After about five years of follow-up, the researchers found that all four drugs improved blood glucose levels when added to metformin. But those taking metformin plus liraglutide or the long-acting insulin achieved and maintained their target blood levels for the longest time. They had about six months more time with blood glucose levels in the target range compared with those taking sitagliptin, the least effective in maintaining target levels. The effects of treatment did not differ with age, sex, race, or ethnicity.

However, none of the combinations overwhelmingly outperformed the others. Although average blood sugar levels decreased during the study, nearly three of four participants were unable to maintain the blood glucose target over the study period. This underscores the difficulty for many patients with type 2 diabetes to maintain recommended targets.
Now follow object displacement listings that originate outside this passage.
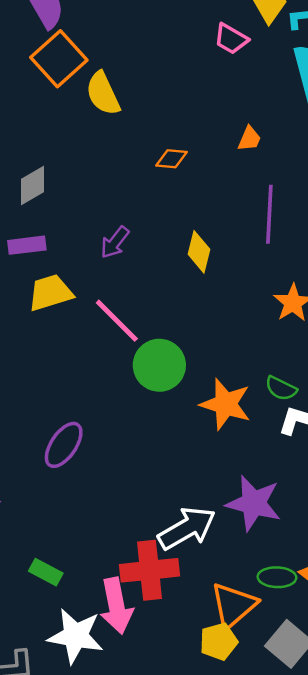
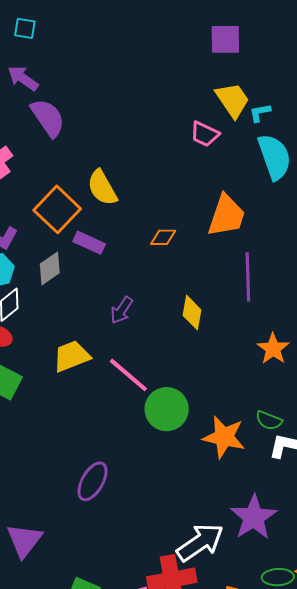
orange square: (59, 59) -> (57, 209), moved
orange trapezoid: (249, 139) -> (226, 216), size x2.0
purple rectangle: (27, 245) -> (89, 243), moved, turned 36
purple star: (254, 503) -> (254, 517), turned 30

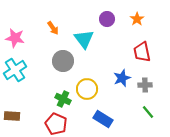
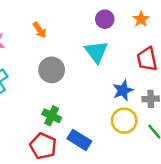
cyan triangle: (84, 39) -> (96, 52), moved
yellow circle: (87, 89) -> (124, 121), moved
blue rectangle: (103, 119) -> (79, 140), moved

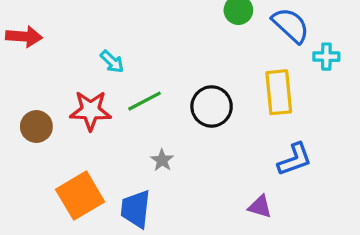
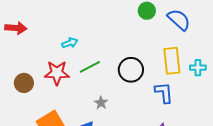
cyan cross: (326, 57) -> (198, 68), moved
cyan arrow: (112, 62) -> (70, 43), turned -63
blue L-shape: (295, 159) -> (164, 93), moved, turned -75

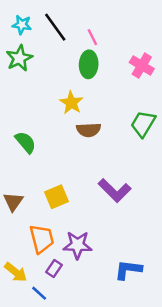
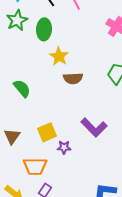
green ellipse: (89, 64) -> (44, 29), moved
orange trapezoid: (42, 239) -> (35, 166), turned 105
purple star: (77, 245) -> (64, 147), moved, size x0.6

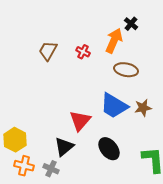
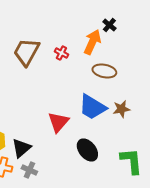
brown trapezoid: (48, 51) -> (26, 52), size x1.4
black triangle: (64, 147) -> (21, 148), moved

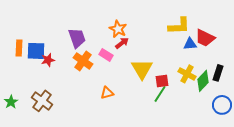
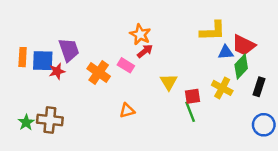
purple trapezoid: (77, 38) -> (69, 50), moved
yellow triangle: (142, 69) -> (169, 82), size x0.7
green diamond: (203, 81) -> (241, 67), moved
green line: (160, 94) -> (190, 112), turned -54
brown cross: (42, 101) -> (50, 120), turned -30
green star: (11, 102) -> (26, 122), moved

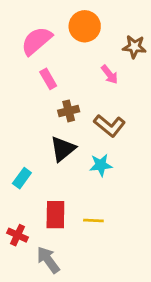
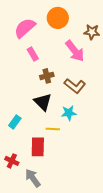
pink arrow: (110, 74) -> (75, 51), size x1.6
black triangle: (63, 149) -> (43, 102), turned -36
yellow line: (93, 220) -> (53, 129), moved

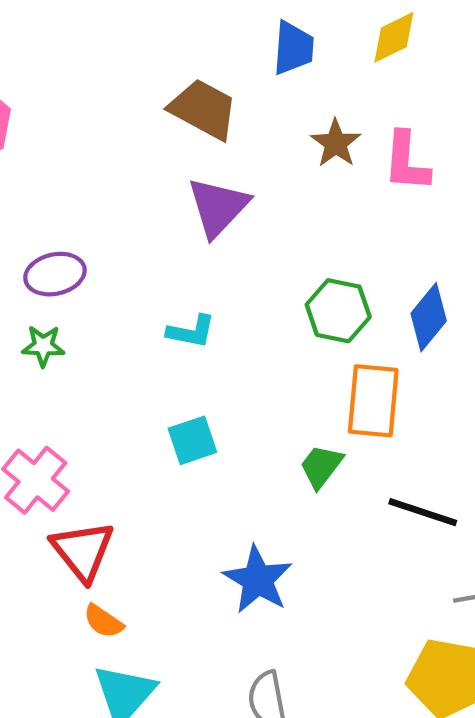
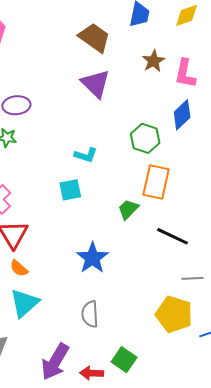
purple triangle: (218, 207) -> (96, 84), turned -36
blue diamond: (429, 317) -> (182, 115), moved
cyan L-shape: (191, 331) -> (86, 155), moved

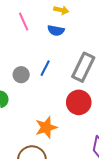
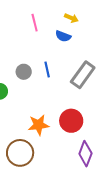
blue line: (45, 68) -> (47, 70), turned -49
red circle: (79, 102) -> (71, 121), moved

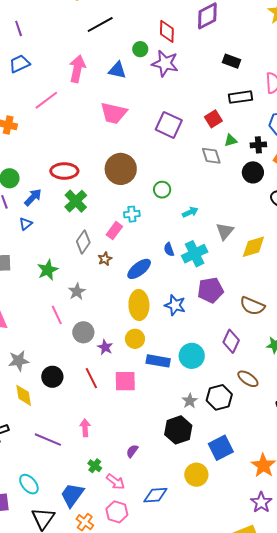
The study also looked at the drugs’ effects on developing diabetes-related cardiovascular disease and other conditions. Although the differences were small, participants in the liraglutide group were least likely to experience any cardiovascular disease. However, gastrointestinal symptoms were more common with liraglutide than with the other groups. Severe hypoglycemia, or low blood glucose, was generally uncommon, but affected more participants assigned to glimepiride.

“This study was designed to provide health care providers with important information on how to guide the long-term management of type 2 diabetes,” says the study’s project scientist, Dr. Henry Burch of NIH’s National Institute of Diabetes and Digestive and Kidney Diseases. “This is an integral step toward precision medicine for diabetes care, as these results can now be used in the decision-making process for each individual patient in light of their levels of glucose control, how well the medications are tolerated, and the person’s other health considerations.”